Using a threshold confusion matrix I built we confirm even more that the strongest probability are in the extreme categories. The reason is again in the different words used from these categories. This shows also, that the confusion that the machine has for the 3 categories in the centre, comes from low probabilities.

The Precision Recall Curve and the ROC, shows Left and Right above any other, and centre in middle. Not great for Progressive and Conservative. These last two categories are sometimes even lower than the baseline in the external dataset, probably due to the overfitting of the authors.

Voting

After a careful manual evaluation of the misalignments, I noticed that each model behaves in a partially different way. All retain a discreet consistency. Because of this behavior, we choose to use a forecast type of media using a voting classifier. although the score only increases in the external dataset, there are slight corrections and some decisions become more tolerable.

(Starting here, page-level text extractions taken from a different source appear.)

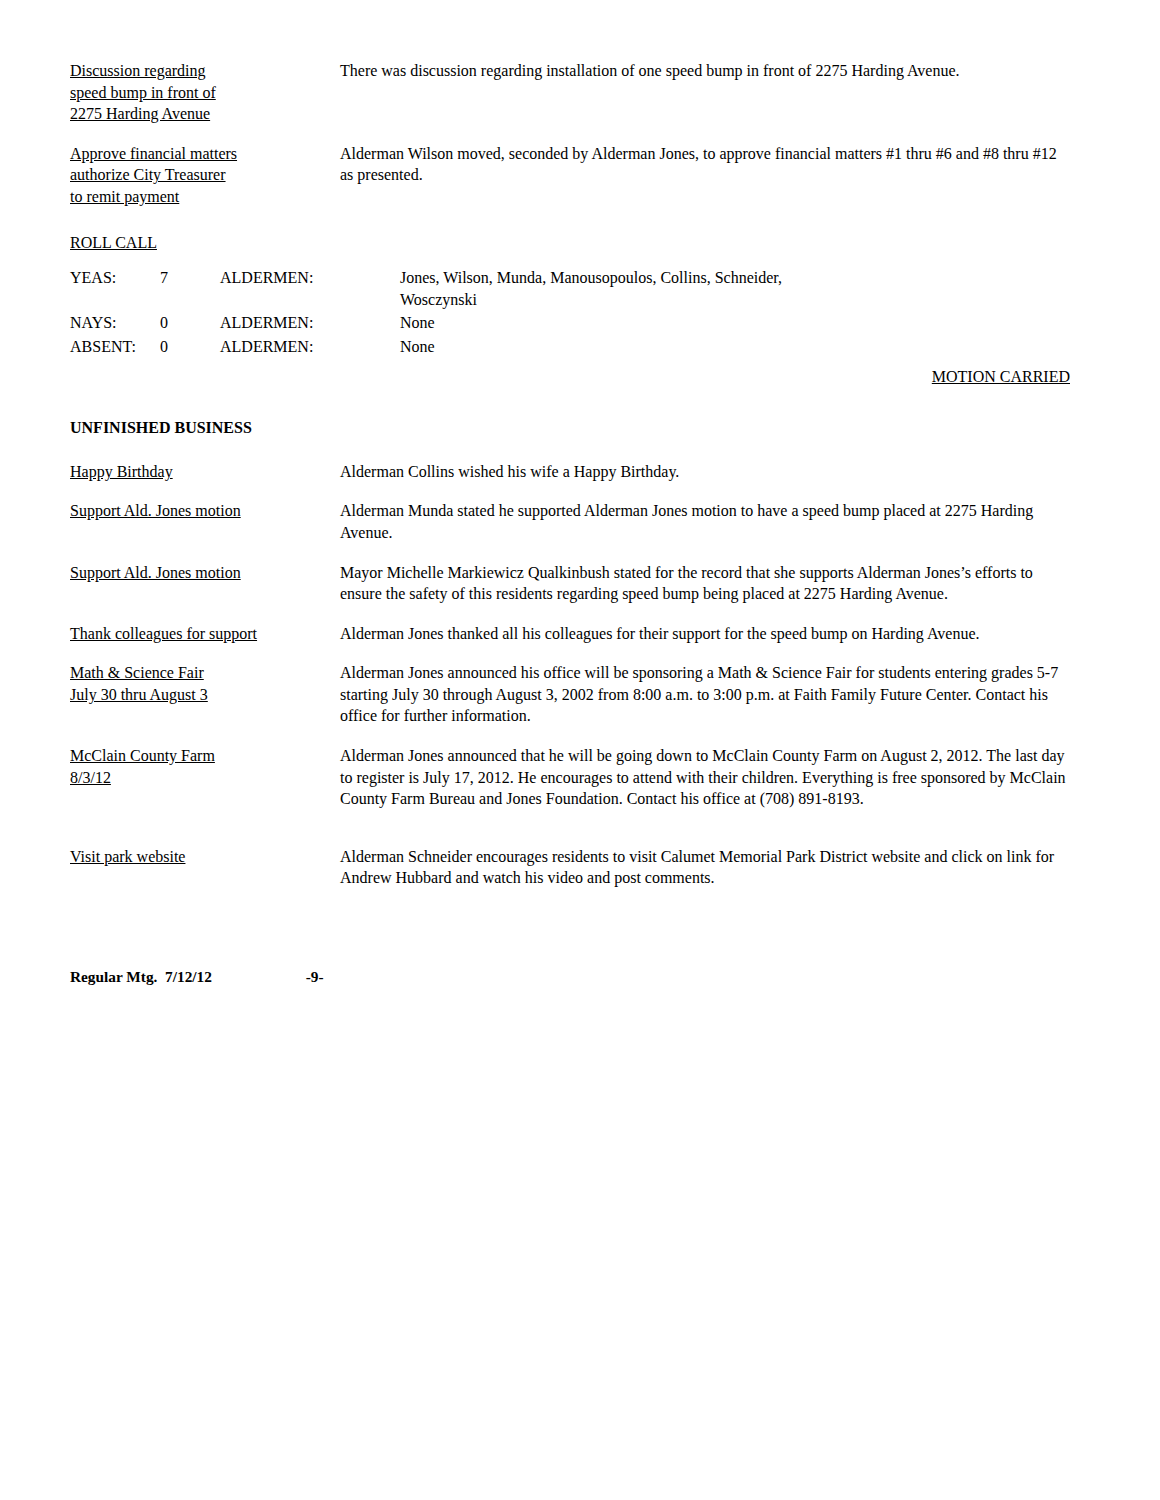| Discussion regarding speed bump in front of 2275 Harding Avenue | There was discussion regarding installation of one speed bump in front of 2275 Harding Avenue. |
| Approve financial matters authorize City Treasurer to remit payment | Alderman Wilson moved, seconded by Alderman Jones, to approve financial matters #1 thru #6 and #8 thru #12 as presented. |
ROLL CALL
| YEAS: | 7 | ALDERMEN: | Jones, Wilson, Munda, Manousopoulos, Collins, Schneider, Wosczynski |
| NAYS: | 0 | ALDERMEN: | None |
| ABSENT: | 0 | ALDERMEN: | None |
MOTION CARRIED
UNFINISHED BUSINESS
| Happy Birthday | Alderman Collins wished his wife a Happy Birthday. |
| Support Ald. Jones motion | Alderman Munda stated he supported Alderman Jones motion to have a speed bump placed at 2275 Harding Avenue. |
| Support Ald. Jones motion | Mayor Michelle Markiewicz Qualkinbush stated for the record that she supports Alderman Jones’s efforts to ensure the safety of this residents regarding speed bump being placed at 2275 Harding Avenue. |
| Thank colleagues for support | Alderman Jones thanked all his colleagues for their support for the speed bump on Harding Avenue. |
| Math & Science Fair July 30 thru August 3 | Alderman Jones announced his office will be sponsoring a Math & Science Fair for students entering grades 5-7 starting July 30 through August 3, 2002 from 8:00 a.m. to 3:00 p.m. at Faith Family Future Center. Contact his office for further information. |
| McClain County Farm 8/3/12 | Alderman Jones announced that he will be going down to McClain County Farm on August 2, 2012. The last day to register is July 17, 2012. He encourages to attend with their children. Everything is free sponsored by McClain County Farm Bureau and Jones Foundation. Contact his office at (708) 891-8193. |
| Visit park website | Alderman Schneider encourages residents to visit Calumet Memorial Park District website and click on link for Andrew Hubbard and watch his video and post comments. |
Regular Mtg. 7/12/12 -9-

Mentioning other methods that have worsened the result

As of last things, I tried Sentiment Analysis and Word2Vec. Sentiment Analysis with Vader brought a massive bias on the Progressive class. In the external dataset, almost every prediction is Progressive. A tool that in this case didn’t help and I am not sure can improve in a case of ideological detection. Word2Vec had a lower score than the main models analysed, and also every class performs slightly worse than the other models. In the external dataset predict with great precision and recall the Left and Right, but the rest is very confusing. It needs further analysis, but it is still a new method for me, so it will be part of future implementation.

Conclusions

  • The data is very noisy. Manual labeling would definitely tune the machine. To keep the objectivity, maybe some expert or student of science politics/politics would create an interesting dataset.
  • To accomplish this would be better to have better research not only with the quotes available on the web but from books and academic paper, newspaper and blog.
  • The labeling by authors can be good but it has a big limitation: It is always possible that the mind of the person, usually more coherent than most of the politician’s mind, can float. I feel that every time we try to have a rigid classification about something not so rigid, like the human mind, is forced and no natural. A biased author not always will have biased content.
  • The machine evaluates at the same way a close (acceptable) error with a far category. A method for ordinal classification could fit better our problem.
  • To define such a complex topic it requires more data. The machine works mainly combining words. More combination we use to feed the machine, more likely the opinion mining can be better.
  • Since I use the last 60 years, the machine not overfit to the last period time, actually probably underfit. At the same time, new and specific topics (like Brexit) are meaningless.
  • There is a big homologation in the political lexicon. Especially in the 3 central ideologies.
  • There are words like “right” which are very difficult to interpret, due to many meaning that the word could have. Metaphor and humor are a big problem too.
  • There is a patter that needs to be investigated to get better result.

Future implementations

  • Better Dataset, different Dataset: Quotes without noise, investigate the same method with a Twitter database, and newspaper/blog database.
  • Use topics as part of the features
  • Locate the Database in the space and in time: Use English was important to collect more data but to improve, create a model for each country (space) and for each topic could bring a massive evolution in the project. Exactly we should locate the database in a shorter period of time.
  • Create a specific metric evaluation that could be compatible with this ordinal classification problem. Bespoke confusion matrix and classification report.